WORK TO COMPLETE → After locating the line that contains "All communications of" in the data below, set down exactly that line and each one after it through the line that contains "2020_WGNutrition_Sarcopenia_v_08.09.2020", and nothing more.

####

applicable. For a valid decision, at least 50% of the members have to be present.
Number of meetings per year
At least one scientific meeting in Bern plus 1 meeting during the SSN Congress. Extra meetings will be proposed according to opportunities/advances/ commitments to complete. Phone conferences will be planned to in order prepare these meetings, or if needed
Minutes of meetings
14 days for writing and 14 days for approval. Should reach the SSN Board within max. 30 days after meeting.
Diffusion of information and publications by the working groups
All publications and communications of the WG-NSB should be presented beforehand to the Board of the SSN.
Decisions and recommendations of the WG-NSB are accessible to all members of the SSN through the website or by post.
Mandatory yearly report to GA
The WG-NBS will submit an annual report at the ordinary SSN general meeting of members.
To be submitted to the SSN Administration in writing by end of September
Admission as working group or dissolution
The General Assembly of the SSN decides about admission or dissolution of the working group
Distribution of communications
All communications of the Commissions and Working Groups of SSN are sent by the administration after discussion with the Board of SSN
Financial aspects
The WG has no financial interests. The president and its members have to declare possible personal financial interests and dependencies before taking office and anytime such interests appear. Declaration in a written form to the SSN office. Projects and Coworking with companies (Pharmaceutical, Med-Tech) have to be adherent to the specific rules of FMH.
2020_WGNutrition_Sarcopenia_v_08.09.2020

####

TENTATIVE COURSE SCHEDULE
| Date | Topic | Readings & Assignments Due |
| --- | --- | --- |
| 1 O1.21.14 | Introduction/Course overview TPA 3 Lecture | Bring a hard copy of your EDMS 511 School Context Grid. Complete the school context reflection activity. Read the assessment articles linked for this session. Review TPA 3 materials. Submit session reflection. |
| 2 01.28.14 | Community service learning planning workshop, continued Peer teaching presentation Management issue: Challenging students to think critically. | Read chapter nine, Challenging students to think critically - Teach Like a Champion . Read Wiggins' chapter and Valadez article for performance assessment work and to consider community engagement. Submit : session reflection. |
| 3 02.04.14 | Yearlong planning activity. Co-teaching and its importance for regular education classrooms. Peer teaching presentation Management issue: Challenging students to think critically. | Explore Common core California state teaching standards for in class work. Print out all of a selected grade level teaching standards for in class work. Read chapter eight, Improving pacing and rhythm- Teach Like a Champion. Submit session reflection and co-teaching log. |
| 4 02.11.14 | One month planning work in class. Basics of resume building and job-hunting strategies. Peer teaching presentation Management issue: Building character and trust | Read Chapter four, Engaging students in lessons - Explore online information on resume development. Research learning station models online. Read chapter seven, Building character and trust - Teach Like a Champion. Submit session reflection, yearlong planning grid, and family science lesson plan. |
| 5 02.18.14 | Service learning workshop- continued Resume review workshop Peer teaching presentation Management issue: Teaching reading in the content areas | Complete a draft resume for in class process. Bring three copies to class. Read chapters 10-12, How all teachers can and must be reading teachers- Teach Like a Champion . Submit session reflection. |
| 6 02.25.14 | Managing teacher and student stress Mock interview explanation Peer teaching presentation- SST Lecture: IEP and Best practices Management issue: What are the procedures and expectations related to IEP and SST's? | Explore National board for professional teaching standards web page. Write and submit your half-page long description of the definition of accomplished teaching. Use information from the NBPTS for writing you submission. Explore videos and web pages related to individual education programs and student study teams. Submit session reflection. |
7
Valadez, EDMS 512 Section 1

####

TASK RESULT →
All communications of the Commissions and Working Groups of SSN are sent by the administration after discussion with the Board of SSN
Financial aspects
The WG has no financial interests. The president and its members have to declare possible personal financial interests and dependencies before taking office and anytime such interests appear. Declaration in a written form to the SSN office. Projects and Coworking with companies (Pharmaceutical, Med-Tech) have to be adherent to the specific rules of FMH.
2020_WGNutrition_Sarcopenia_v_08.09.2020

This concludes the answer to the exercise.